La découverte d'une vocation
« Dès après la chute de l’URSS, mes grands-parents et mes parents se sont mis à acheter des antiquités. Ils adoraient cela. Et beaucoup de Géorgiens vendaient leurs meubles, leurs bibelots, leurs objets de famille parce que les temps ont été très durs après l’indépendance ici. Cette passion pour les vieilles et belles choses ont fait de la maison de ma grand-mère maternelle un vrai musée. C’est comme cela qu’il y a une vingtaine d’années, mes parents ont décidé d’ouvrir un magasin d’antiquités », se rappelle Dato.

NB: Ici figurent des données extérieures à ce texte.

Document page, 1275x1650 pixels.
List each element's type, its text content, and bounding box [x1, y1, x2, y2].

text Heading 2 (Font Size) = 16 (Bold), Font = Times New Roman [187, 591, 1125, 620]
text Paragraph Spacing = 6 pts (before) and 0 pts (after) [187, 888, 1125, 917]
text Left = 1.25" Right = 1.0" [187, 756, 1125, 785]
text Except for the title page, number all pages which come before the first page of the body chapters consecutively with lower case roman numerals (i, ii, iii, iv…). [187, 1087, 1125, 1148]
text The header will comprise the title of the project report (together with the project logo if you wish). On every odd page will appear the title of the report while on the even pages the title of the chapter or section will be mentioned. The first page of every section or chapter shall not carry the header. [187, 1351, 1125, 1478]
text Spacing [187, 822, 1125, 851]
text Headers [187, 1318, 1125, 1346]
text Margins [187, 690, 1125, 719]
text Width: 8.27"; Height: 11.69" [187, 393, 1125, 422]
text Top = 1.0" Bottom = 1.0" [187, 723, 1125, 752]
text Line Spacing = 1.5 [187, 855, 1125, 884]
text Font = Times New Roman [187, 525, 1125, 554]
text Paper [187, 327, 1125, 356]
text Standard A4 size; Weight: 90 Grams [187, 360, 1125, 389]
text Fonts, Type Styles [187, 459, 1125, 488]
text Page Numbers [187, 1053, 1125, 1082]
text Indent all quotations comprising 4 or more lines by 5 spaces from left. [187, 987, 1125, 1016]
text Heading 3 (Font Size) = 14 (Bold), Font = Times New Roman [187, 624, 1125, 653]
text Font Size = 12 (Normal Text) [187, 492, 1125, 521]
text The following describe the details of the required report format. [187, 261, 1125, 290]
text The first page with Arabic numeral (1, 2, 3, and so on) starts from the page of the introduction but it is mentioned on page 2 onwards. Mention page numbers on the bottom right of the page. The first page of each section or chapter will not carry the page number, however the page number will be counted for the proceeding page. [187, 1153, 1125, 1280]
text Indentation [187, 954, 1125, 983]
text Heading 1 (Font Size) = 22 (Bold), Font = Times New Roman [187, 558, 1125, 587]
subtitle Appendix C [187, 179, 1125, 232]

C’est aussi comme cela qu’il a découvert sa vocation. « Ma grand-mère avait toujours des chaises ou des tables à réparer. Mais elle n’était jamais satisfaite du résultat et ses trésors lui revenaient avec des mois de retard. C’est comme cela que m’est venue à 14 ans l’idée de devenir moi-même restaurateur de meubles anciens, en commençant par remettre en état une sorte de petit canapé et deux chaises Thonet qu’elle a bien voulu me confier », se souvient le petit-fils. Et voilà l’adolescent en quête d’informations pour restaurer les précieuses antiquités.

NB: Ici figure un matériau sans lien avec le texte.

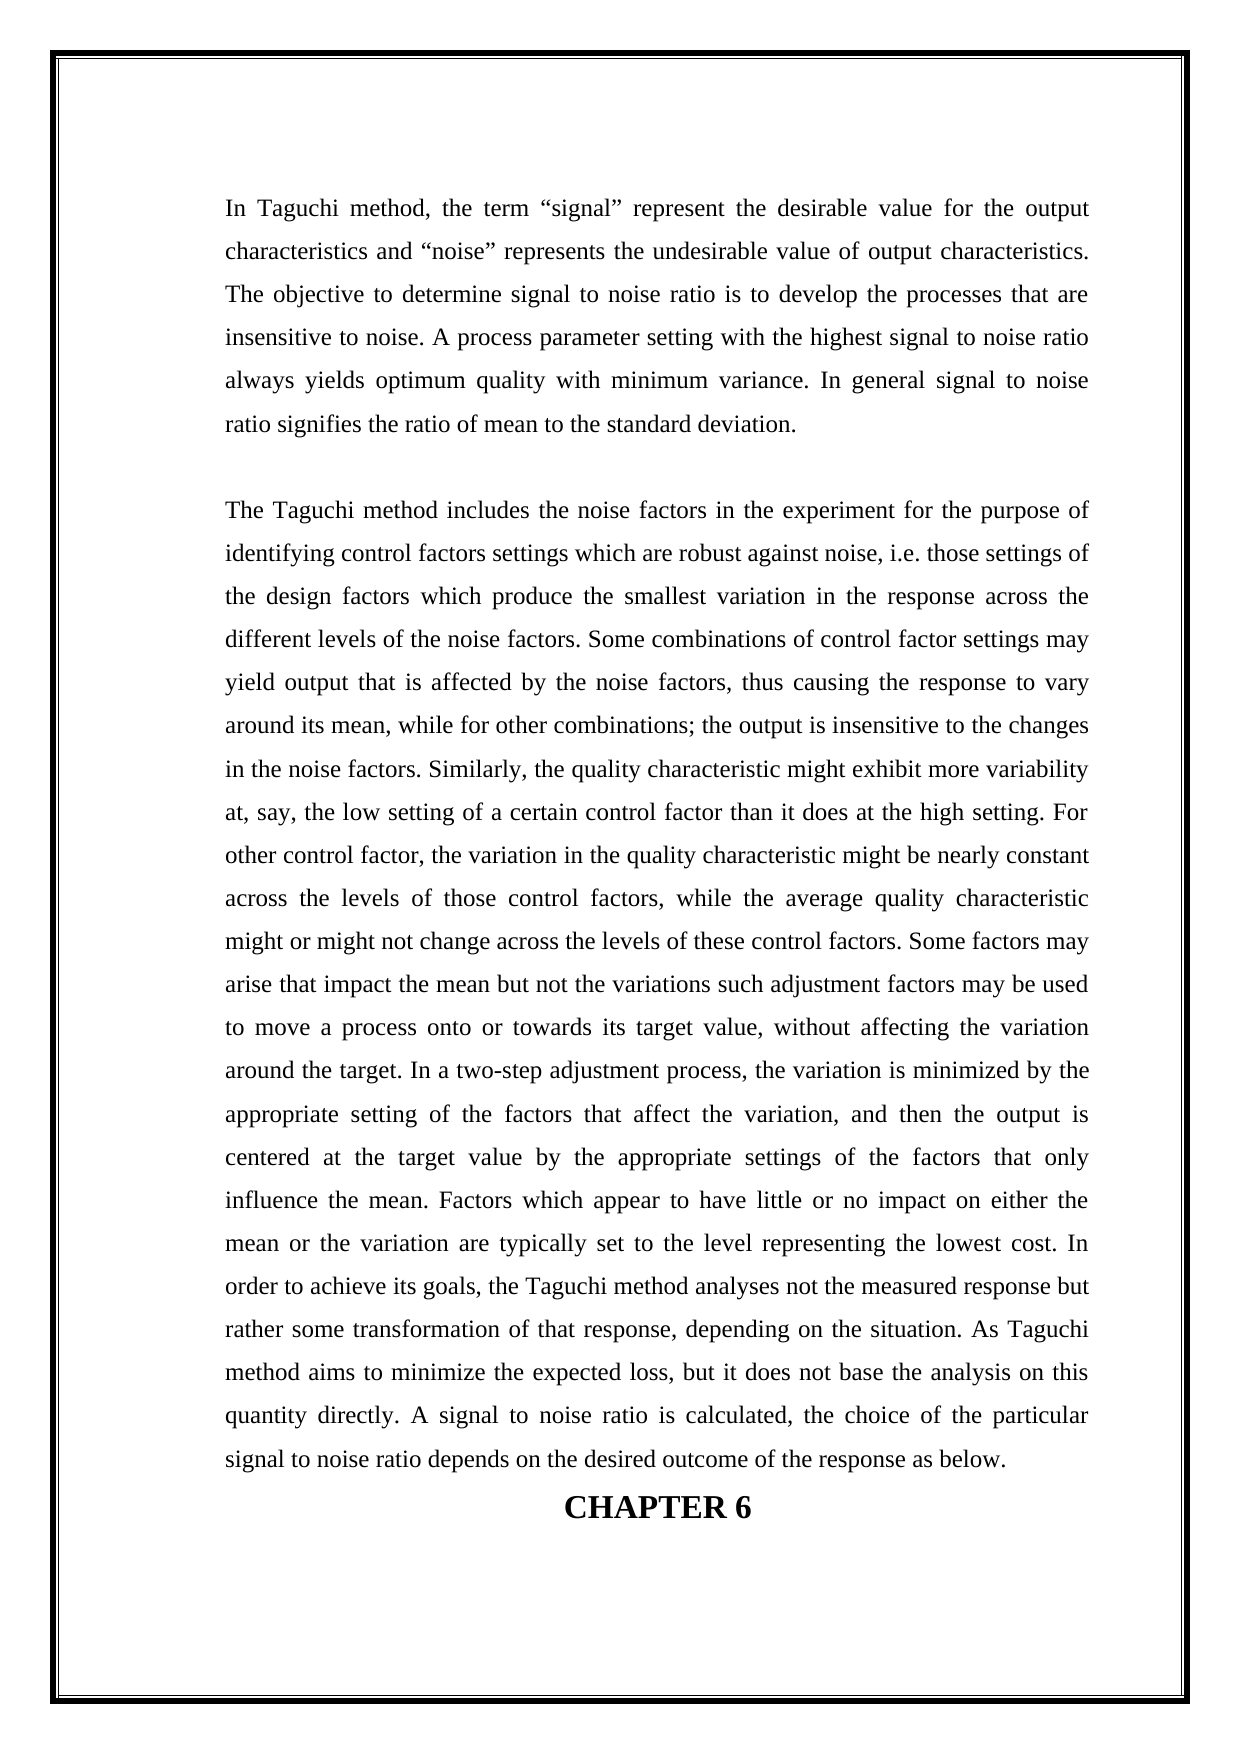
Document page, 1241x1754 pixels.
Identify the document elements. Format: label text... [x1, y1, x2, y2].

text The Taguchi method includes the noise factors in the experiment for the purpose of identifying control factors settings which are robust against noise, i.e. those settings of the design factors which produce the smallest variation in the response across the different levels of the noise factors. Some combinations of control factor settings may yield output that is affected by the noise factors, thus causing the response to vary around its mean, while for other combinations; the output is insensitive to the changes in the noise factors. Similarly, the quality characteristic might exhibit more variability at, say, the low setting of a certain control factor than it does at the high setting. For other control factor, the variation in the quality characteristic might be nearly constant across the levels of those control factors, while the average quality characteristic might or might not change across the levels of these control factors. Some factors may arise that impact the mean but not the variations such adjustment factors may be used to move a process onto or towards its target value, without affecting the variation around the target. In a two-step adjustment process, the variation is minimized by the appropriate setting of the factors that affect the variation, and then the output is centered at the target value by the appropriate settings of the factors that only influence the mean. Factors which appear to have little or no impact on either the mean or the variation are typically set to the level representing the lowest cost. In order to achieve its goals, the Taguchi method analyses not the measured response but rather some transformation of that response, depending on the situation. As Taguchi method aims to minimize the expected loss, but it does not base the analysis on this quantity directly. A signal to noise ratio is calculated, the choice of the particular signal to noise ratio depends on the desired outcome of the response as below. [225, 495, 1090, 1472]
text CHAPTER 6 [225, 1487, 1090, 1525]
text In Taguchi method, the term “signal” represent the desirable value for the output characteristics and “noise” represents the undesirable value of output characteristics. The objective to determine signal to noise ratio is to develop the processes that are insensitive to noise. A process parameter setting with the highest signal to noise ratio always yields optimum quality with minimum variance. In general signal to noise ratio signifies the ratio of mean to the standard deviation. [225, 193, 1090, 437]
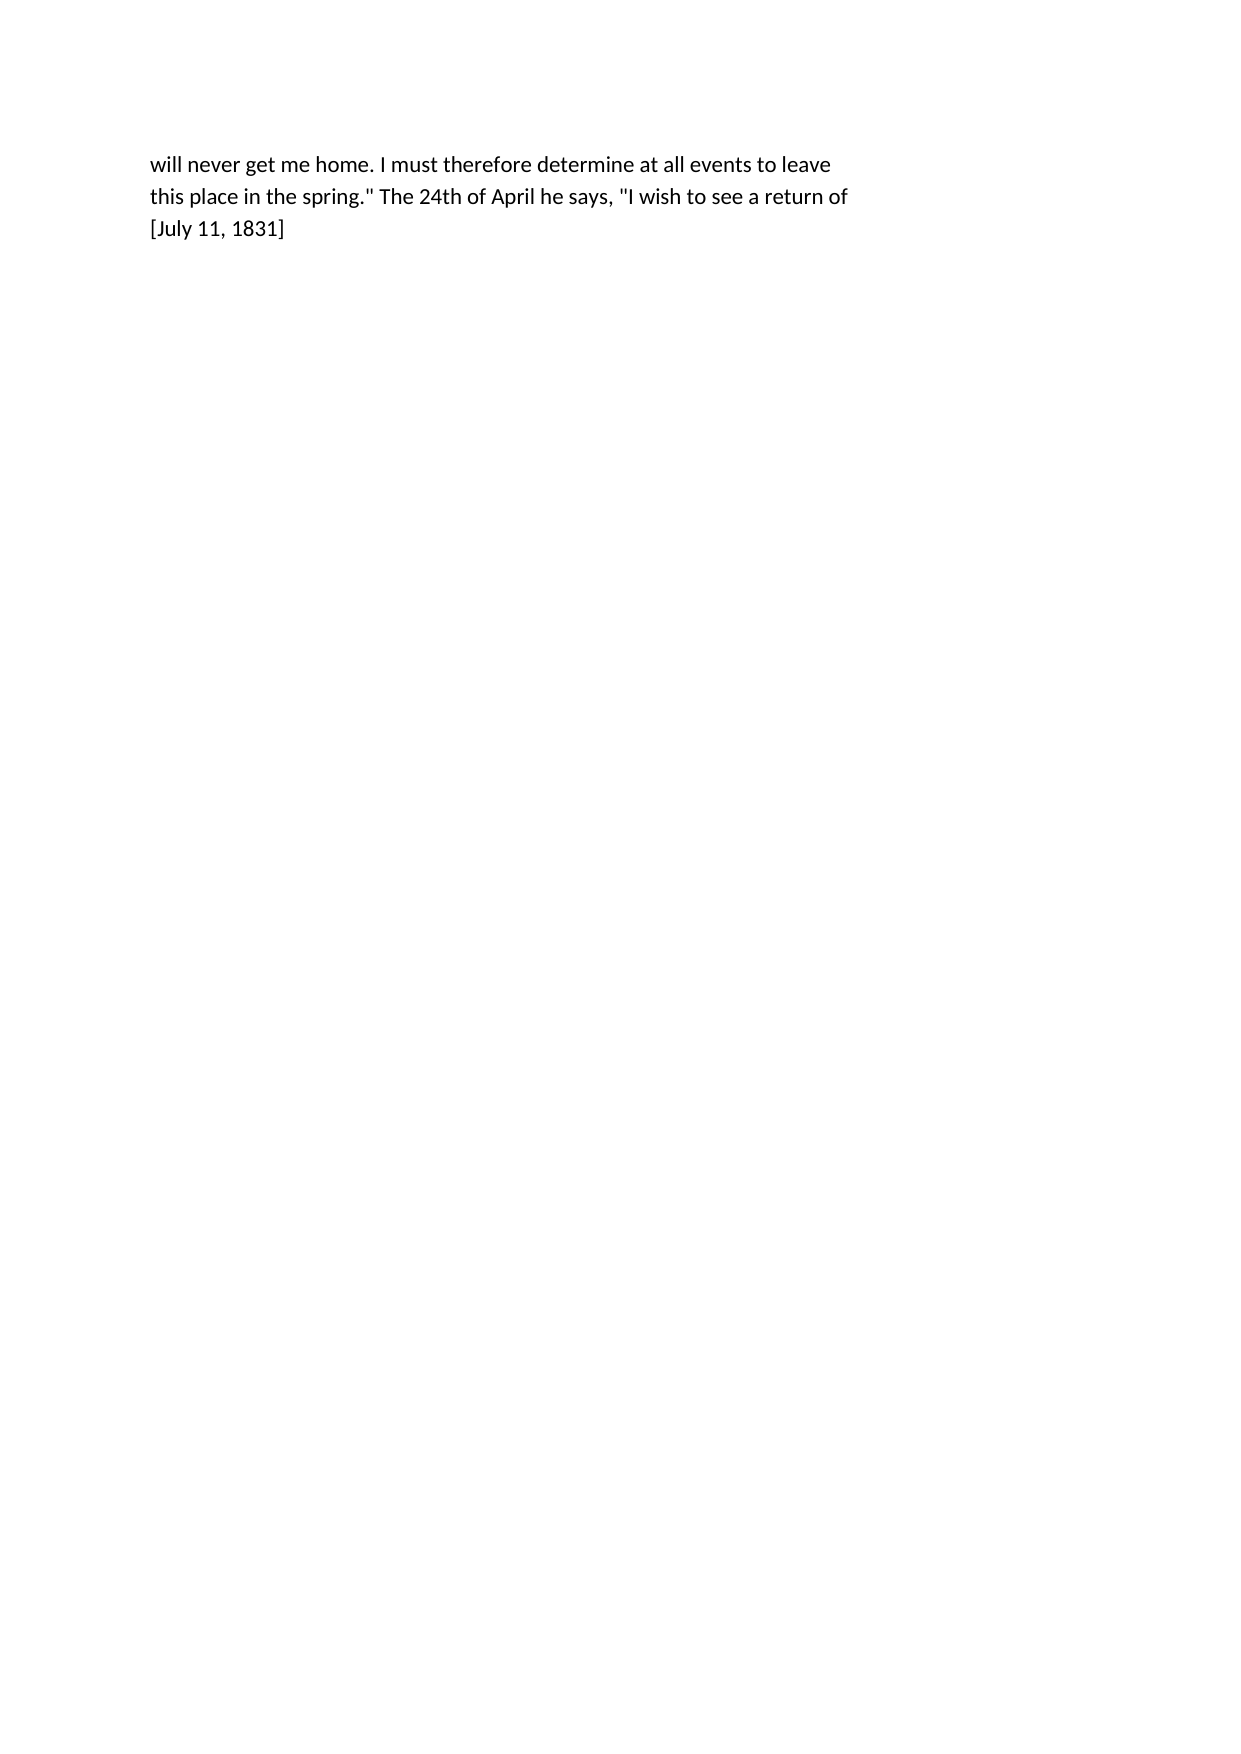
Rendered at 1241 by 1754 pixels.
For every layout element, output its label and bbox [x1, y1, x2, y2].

text [150, 150, 1090, 242]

Mais rien. « Il y avait bien quelques gars qui faisaient ce métier à Tbilissi, mais soit ils étaient incompétents soit ils n’avaient pas de temps à me consacrer. Je suis alors allé au marché aux puces de Tbilissi où j’ai trouvé quelques vieilles revues et des livres en anglais consacrés à la restauration des vieux meubles. Il n’y avait presque rien en géorgien ou en russe. Plus tard, lorsqu’on a acheté un ordinateur, j’ai pu surfer sur Google et trouver plein d’informations… en anglais. C’est pour ça que j’ai appris l’anglais », nous confie-t-il dans la langue de Shakespeare, en nous perdant avec le vocabulaire des techniques du travail du bois et des multiples instruments qui peuplent son si charmant atelier.
En marge de l'URSS
Pour Dato, l’URSS, qu’il n’a pas connue et dont la famille n’a pas souffert autant que tant d’autres, rime d’abord avec « absence de liberté » et « peur constante de faire quelque chose, de mal faire, d’être jugé sur ses choix personnels ». « En Géorgie, c’était un peu différent. On vivait un peu en marge, un peu plus librement que dans les autres républiques soviétiques. Ma famille a ainsi un peu plus que d’autres pu donner libre cours à sa passion pour la culture et les belles choses », estime Dato.
Lui se dit aujourd’hui animé au quotidien par le bonheur de devoir restaurer des pièces d’histoire, de patrimoines. « Mon travail consiste à remettre en état et à rendre la beauté d’objets auxquels d’autres, il y a des dizaines d’années, ont consacré toute leur énergie pour rendre la vie plus belle, plus agréable. J’ai rêvé d’avoir cet atelier, et chaque matin quand j’ouvre la porte, je me dis que je vis dans un pays et une époque où je peux rentrer dans mon rêve, marcher dans mon rêve comme l’on dit », se réjouit-il. Il fait des émules. Des amis, puis le bouche-à-oreille, l’ont amené à enseigner son « art » en cours individuels, à des femmes surtout.